* START Passage given *
Saturday, March 20, 2010

Dietribe 2, The Sequel

Ok, I'm not done with the Dietribe.

Now, we all know that the food and restaurant industries are dead set against anyone on a diet. And when you dissect their methods, they're just plain insidious. I don't know how anyone who likes to eat isn't immense. (the term "obese" is used and overused and connotes slothfulness, and really, we're not all that way, just a little weak willed sometimes) If I think about it, the people I know who maintain a decent weight must either exercise their buns off (yes, literally) or not like to eat. You can't have it any other way it turns out.

So, I'm meeting my friend Jill for lunch at a Mexican food restaurant in Century City. It's so festive, with pretty pink lights all over, comfy booths, kitchy decor. While I'm waiting, my perky, pretty, sweet waitress asks in her bubbly and extremely friendly voice if I want a Pretty Pink Margarita while I wait. No, thanks I'll have just water. Oh, maybe just a Corona? No, I'll have just water. Now at this point, I already feel bad. Not only am I apparently dull as dishwater, but I'm almost being mean to her. I keep saying no, and she's just trying to make me feel good, and to bring me nice, festive things.
* END Passage given *
(Directives)
• 1. Answer these questions about the blog post:
(a) In what area is the Mexican food restaurant where the writer meets Jill?
(b) What drink does the waitress first offer the writer?
(c) According to the writer, what must the people they know who maintain a decent weight do?
• 2. Set down the blog post's text exactly from "Ok, I'm not" to "it turns out.".
Answer using only the blog post, with no outside information.
* START Information given *
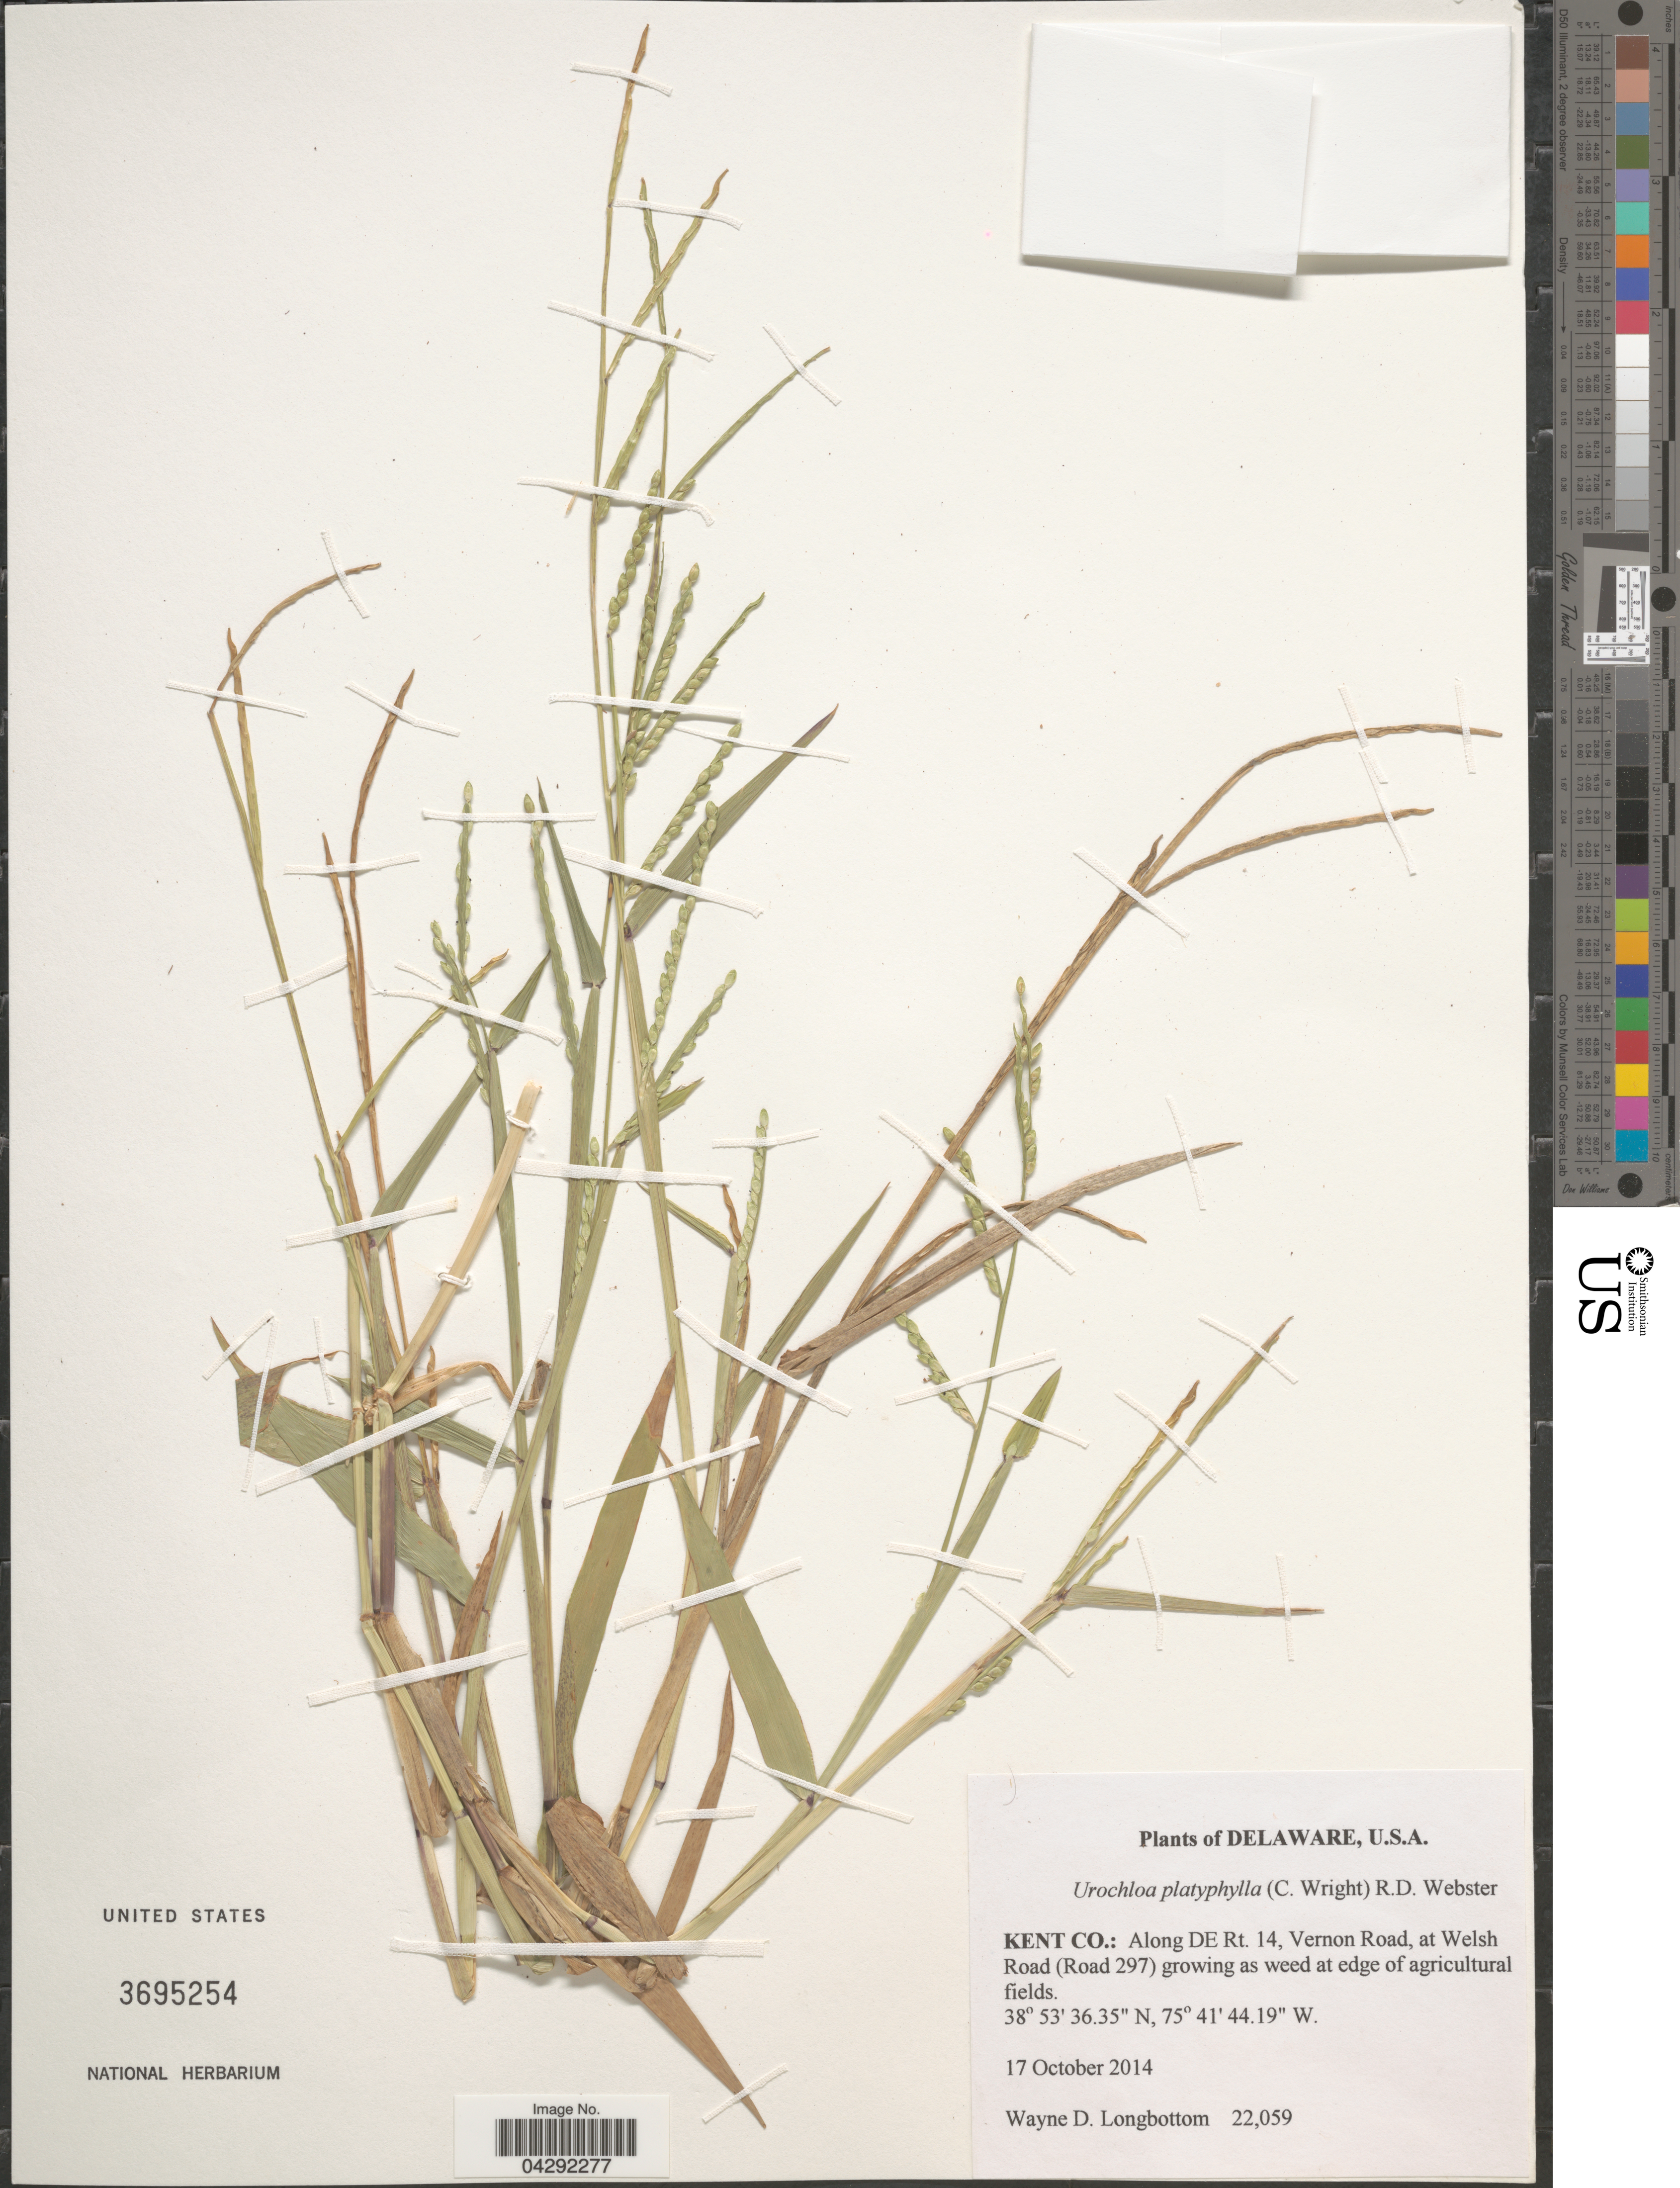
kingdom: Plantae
* END Information given *
* START Information given *
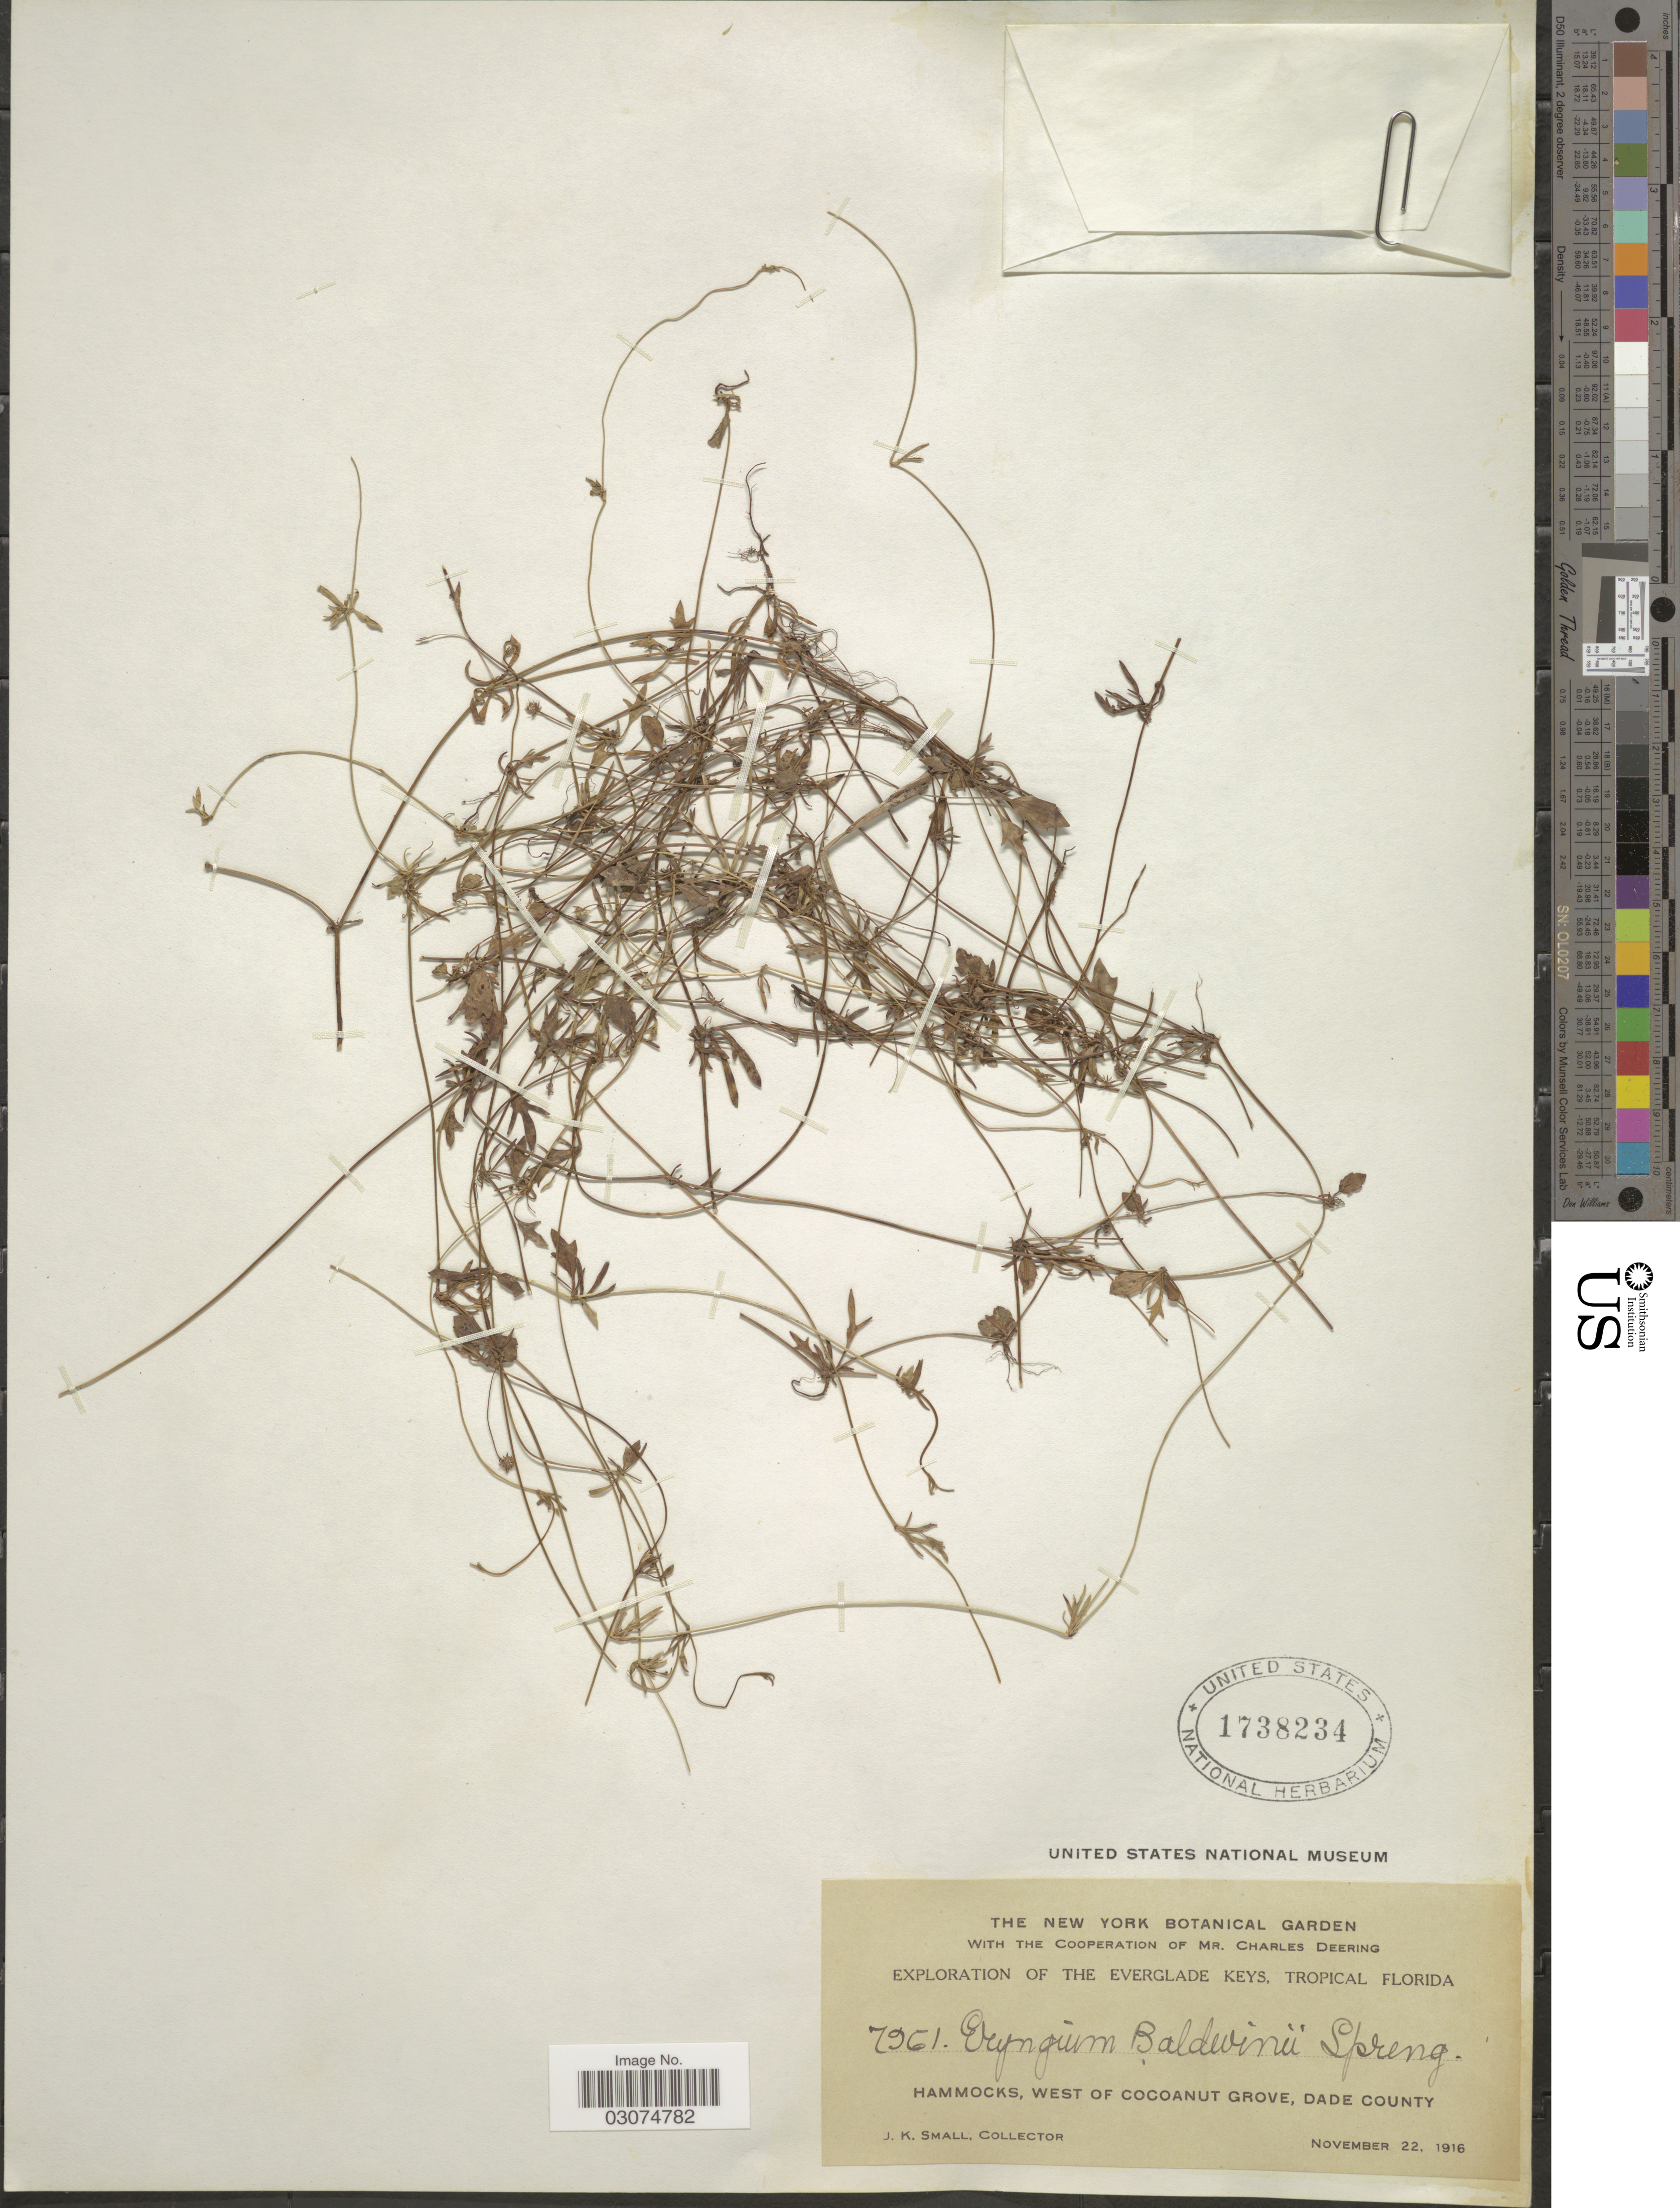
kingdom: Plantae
* END Information given *
(Results of the tasks)
• 1.
(a) Century City
(b) A Pretty Pink Margarita
(c) Either exercise their buns off or not like to eat

• 2.
Ok, I'm not done with the Dietribe.

Now, we all know that the food and restaurant industries are dead set against anyone on a diet. And when you dissect their methods, they're just plain insidious. I don't know how anyone who likes to eat isn't immense. (the term "obese" is used and overused and connotes slothfulness, and really, we're not all that way, just a little weak willed sometimes) If I think about it, the people I know who maintain a decent weight must either exercise their buns off (yes, literally) or not like to eat. You can't have it any other way it turns out.